Here, Plaintiffs were a minor child and his mother. They sued TransCare for injuries sustained by the child arising out of his helicopter transport from Memorial Hospital at Easton (Eastern Memorial) to the University of Maryland Medical System’s (UMMS) pediatric intensive care unit. The Plaintiffs alleged that while in the helicopter, the child’s airway became blocked by his endotracheal tube. The transport team searched for a pediatric mask to deliver oxygen to the child, but could not locate it. The pilot was forced to land the helicopter at the Bay Bridge Airport to locate the mask, but the Plaintiffs alleged that the mask was located too late, and that the child suffered brain damage due to a lack of oxygen. The Plaintiffs claimed that one of the transport team members, who was employed by TransCare, failed to adhere to the standard of care for paramedics, in that he failed to remove the misplaced endotracheal tube and initiate masked ventilation or mouth-to-mouth breathing or intubation as appropriate, and by failing to promptly locate the oxygen mask. Plaintiffs sued his employer, TransCare, alleging that it was vicariously liable for his conduct.
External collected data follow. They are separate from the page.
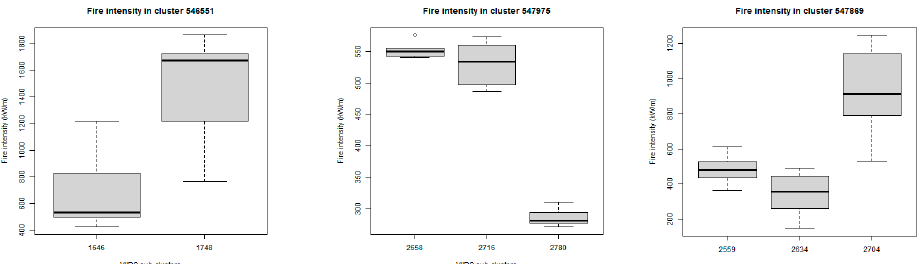
Figure 7. Boxplots of FI for VIIRS fire clusters that could visually be associated with head fires and flanking fires ( left and right panel) and head and backing fires ( middle panel). The fire clusters correspond to those depicted in Figure 2 ff (in the same left-to-right order). The numbers of the VIIRS subclusters on the x-axis correspond to the numbers on or near these clusters in Figure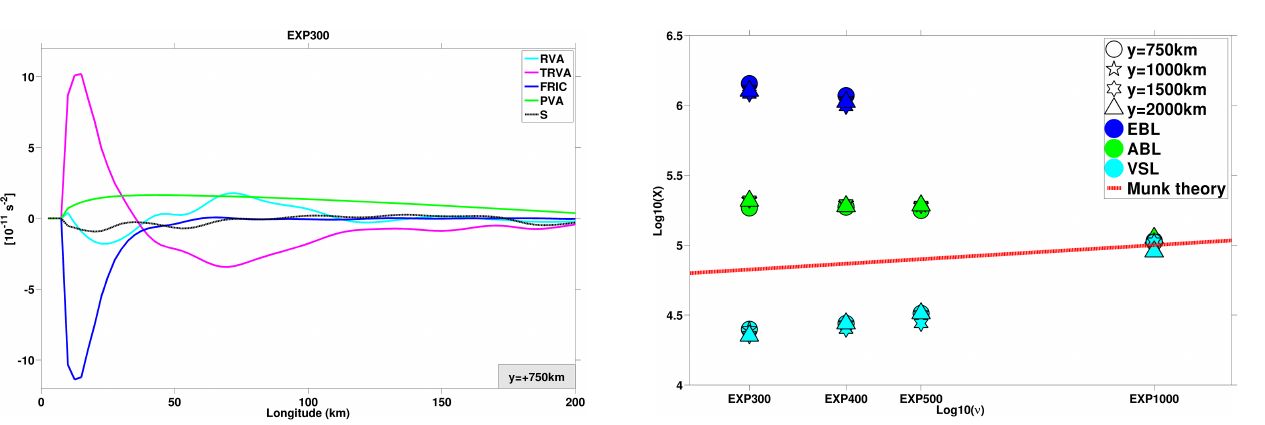
Figure 5. Vorticity balance. Different terms of Eq. (14) are plotted for the lowest viscosity experiment EXP300 at y = + 750km. The different terms of Eq.(14) plotted correspond to the relative vorticity advection (RVA; terms 1 and 2), turbulent relative vorticity advec- tion (TRVA; terms 3 and 4), planetary vorticity advection (PVA; term 5), friction (FRIC; term 7) and S comprises forcing, stretching and residual time dependence.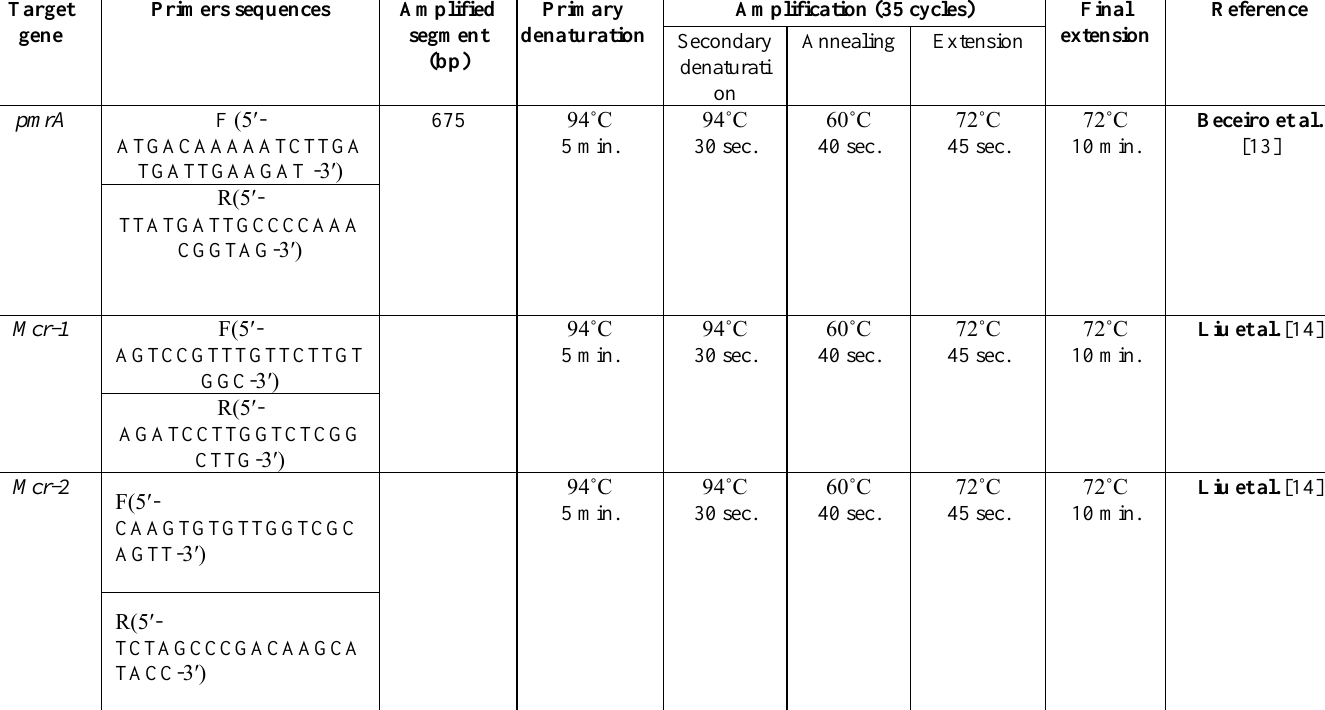
Table 1. Primers sequences, target genes, amplicon sizes and cycling conditions.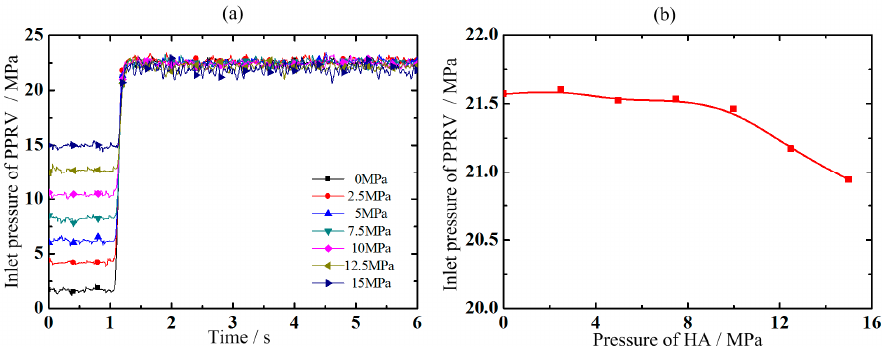
Figure 14. Experimental results with different maximum pressures of HA. ( a ) Inlet pressure of PRV; ( b ) Inlet pressure vs. maximum pressure of HA.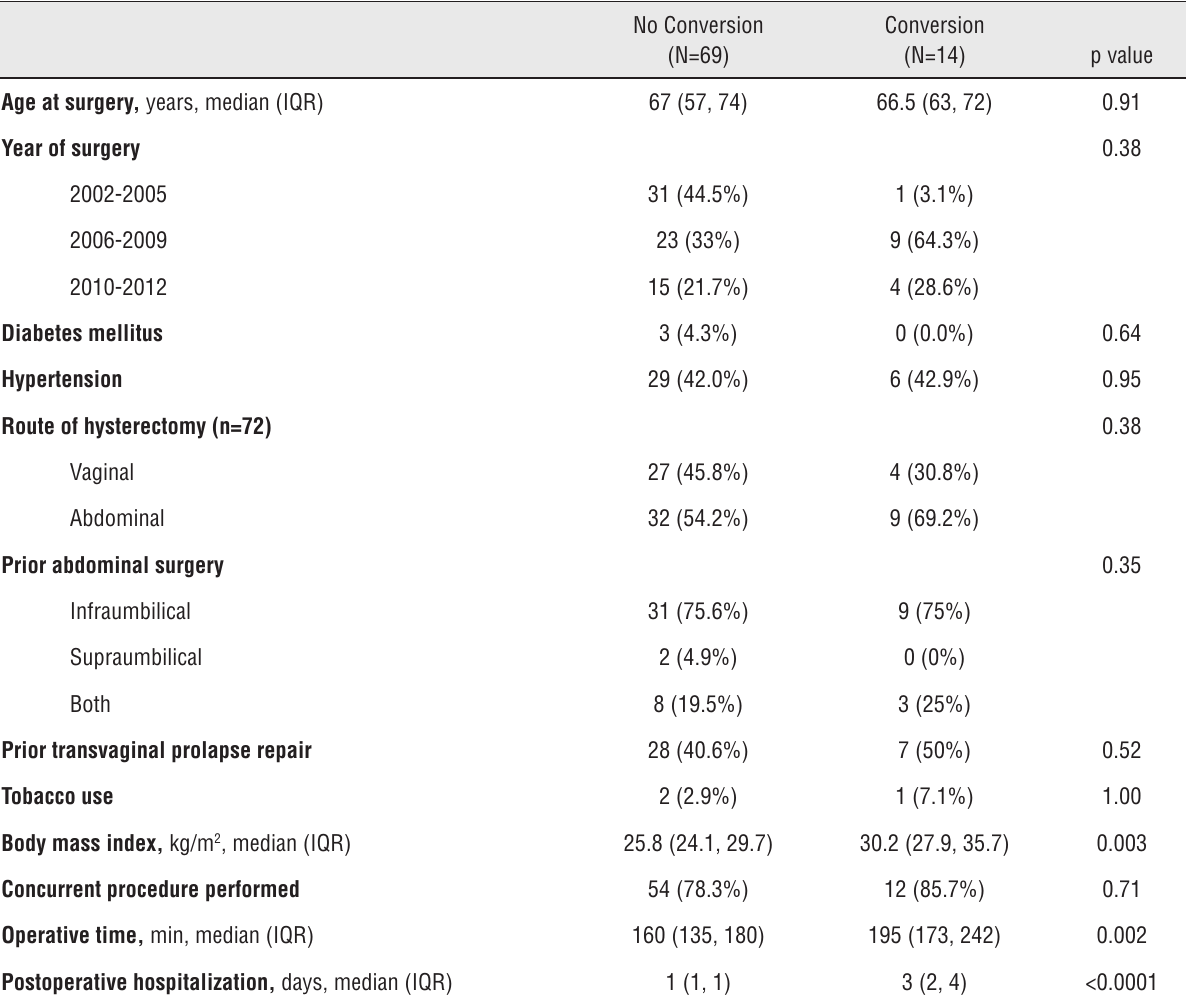
Table 1 - Clinical and demographic information for patient undergoing robotic sacrocolpopexy stratified by requirement for intraoperative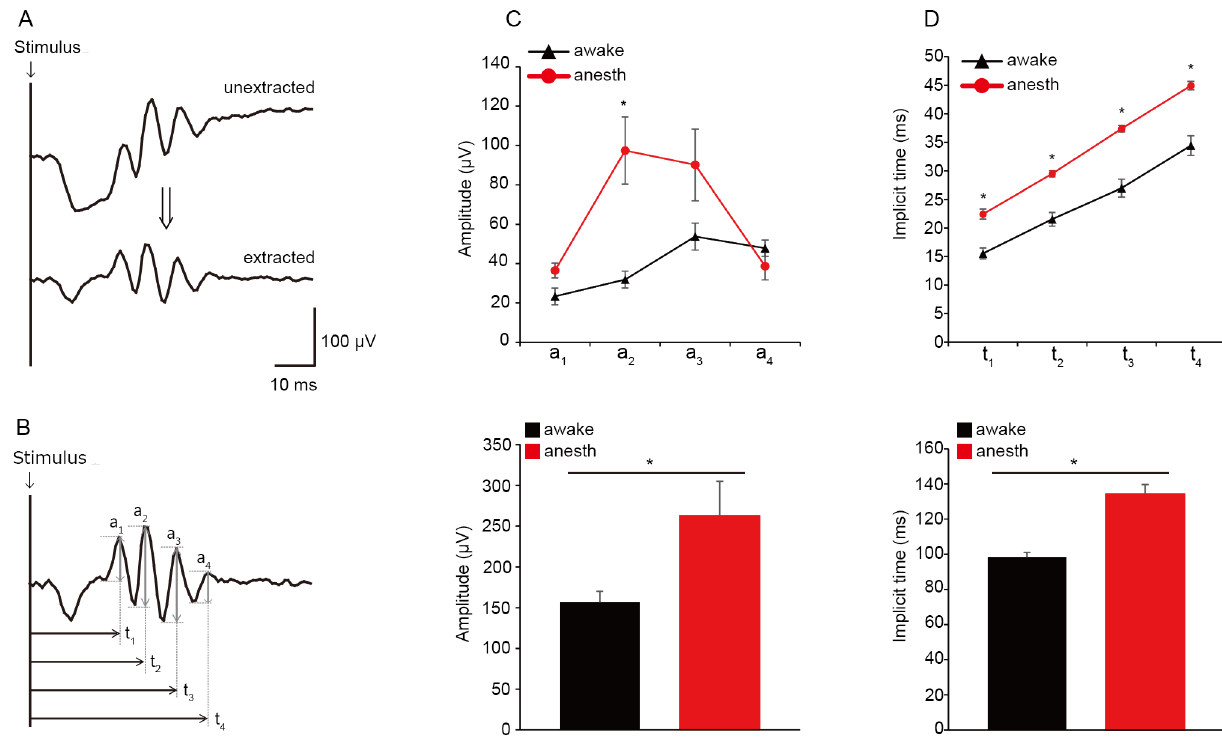
Fig 3. Comparison of OPs extracted from ERGs acquired under awake and anesthetized conditions. Representative ERG traces before and after the extraction of OPs from a scotopic ERG (0 log cd s/m 2 ). Schematic illustration showing the amplitude (a n ) and implicit time (t n ) of each OP wavelet (OP n ). C, D. Amplitudes (C) and implicit times (D) of individual OP wavelets (OP 1 – OP 4 ) recorded in the awake (black) and anesthetized (red) condition from the same mice. E, F. Summed amplitudes (C) and implicit times (D) of all OP wavelets (OP 1 – OP 4 ) from ERGs recorded under awake (black) and anesthetized (red) conditions from the same mice. * P < 0.05. Data from seven mice. The bars indicate mean ± S.E.M. anes: anesthetized.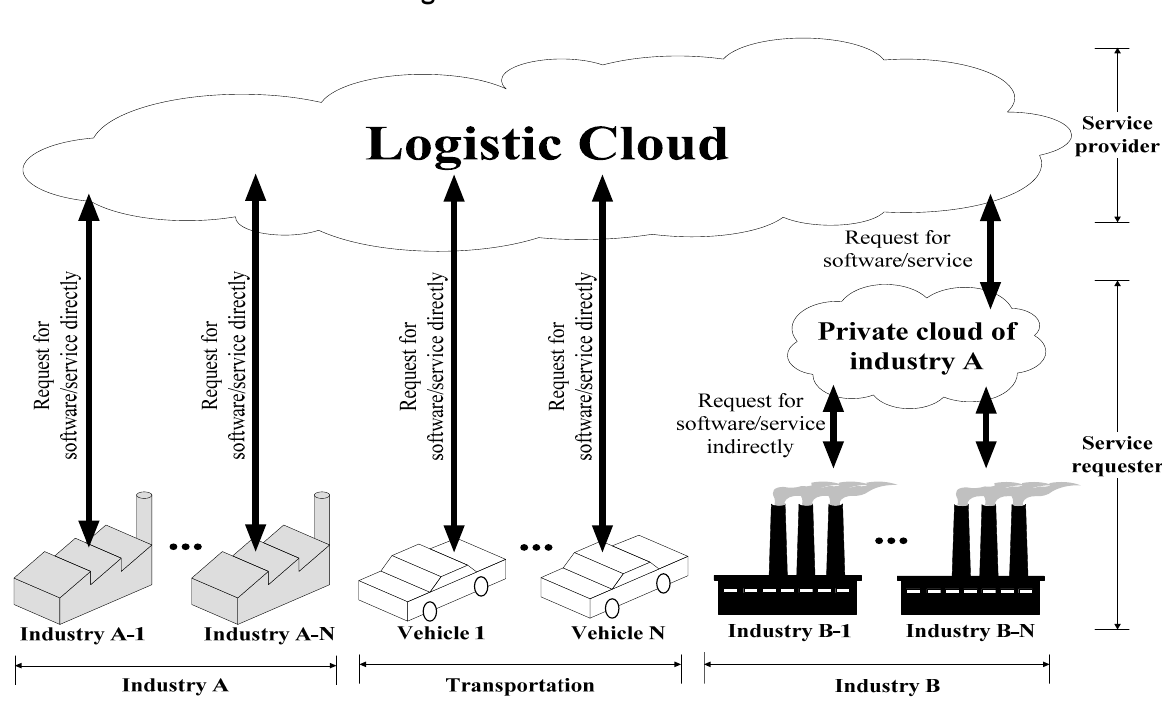
Figure 9. Service access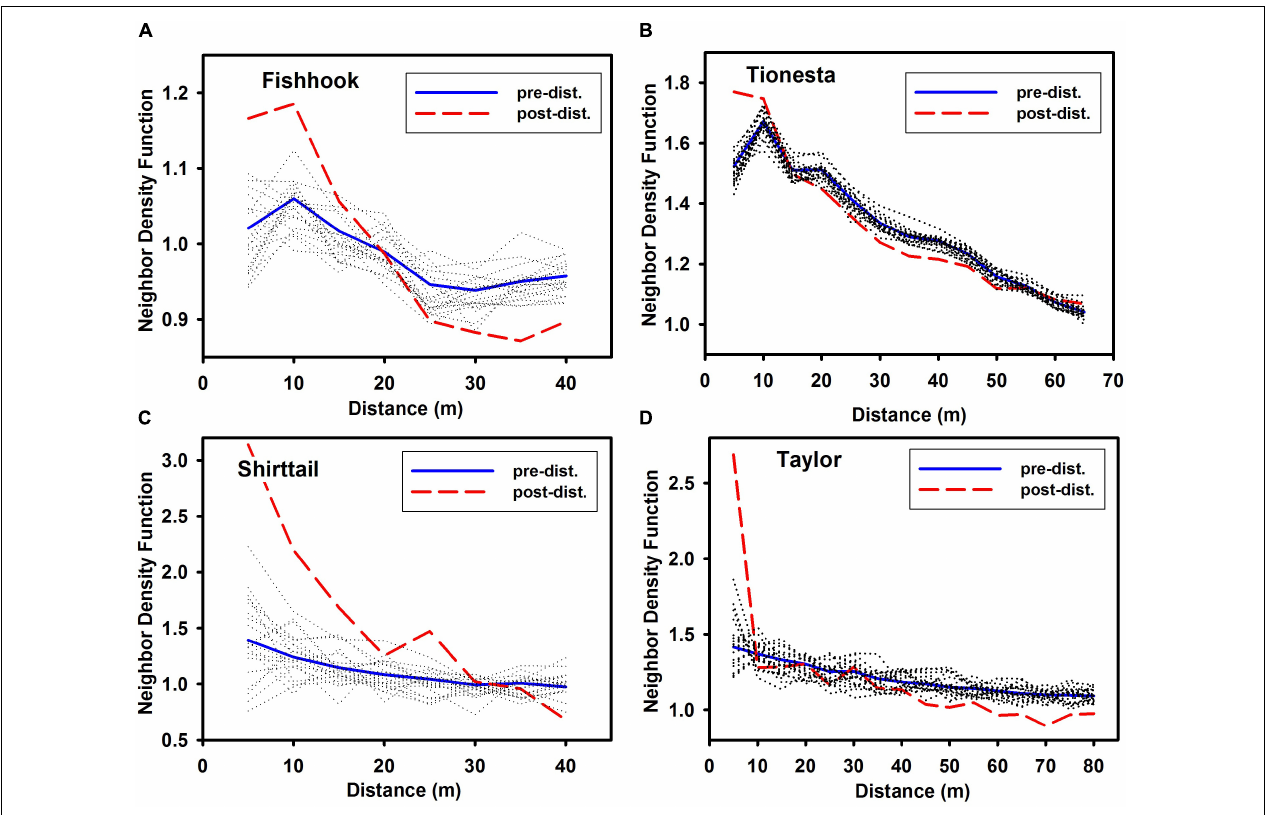
FIGURE 6 | Neighbor density function of pre-disturbance standing trees and post-disturbance standing trees at the four sites. (A) Fishhook; (B) Tionesta; (C) Shirttail; and (D) Taylor. Note that x and y axes differ among the panels in this figure. As in Figure 4 , dotted lines show the NDF for 20 separate random selections from among the pre-disturbance trees, with n = the number of surviving (standing post-disturbance) trees at that site. Values at any given distance that are outside the extremes of the 20 randomizations indicate that the spatial pattern of survivor trees is significantly non-random, given the pre-disturbance distribution of trees. Values greater than highest randomized NDF at that distance are more aggregated than random; values less than the lowest randomized NDF at that distance are more uniform than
The trial court granted Defendants’ Motion for Summary Judgment, finding that Plaintiffs’ negligence/malpractice claims were precluded by the Good Samaritan Act (MD. CODE ANN., CTS. & JUD. PROC. § 5-603) and the Fire and Rescue Act (MD. CODE ANN., CTS. & JUD. PROC. § 5-604), but the Court of Special Appeals reversed.
The Good Samaritan Act provides immunity to a broad class of rescuers and medical providers for any act or omission in giving assistance or medical care provided without fee or other compensation, unless grossly negligent, (1) at the scene of an emergency, (2) in transit to a medical facility, or (3) through communications with personnel providing emergency assistance. The Court disagreed with the Defendants’ argument that the Good Samaritan Act applied to any individual licensed by the State to provide medical care, which would include the paramedic employee, and his employer. The Court concluded, under the plain text of the statute, the legislative history, and the applicable case law, that a private commercial ambulance company was not intended to be provided immunity under the Act.
Likewise, the Fire and Rescue Act provides immunity from civil liability to members of fire and rescue companies and to the companies themselves for any act or omission performed in the course of their duties, unless the act or omission is willful or grossly negligent. The Court agreed with the Plaintiffs’ argument that the Fire and Rescue Act was only intended to protect fire and rescue departments, not private commercial ambulance companies, like Defendants. By its plain terms, the statute applied to only to fire and rescue companies, not to private commercial ambulance companies.
Therefore, the Court reversed the trial court’s grant of summary judgment as to these issues.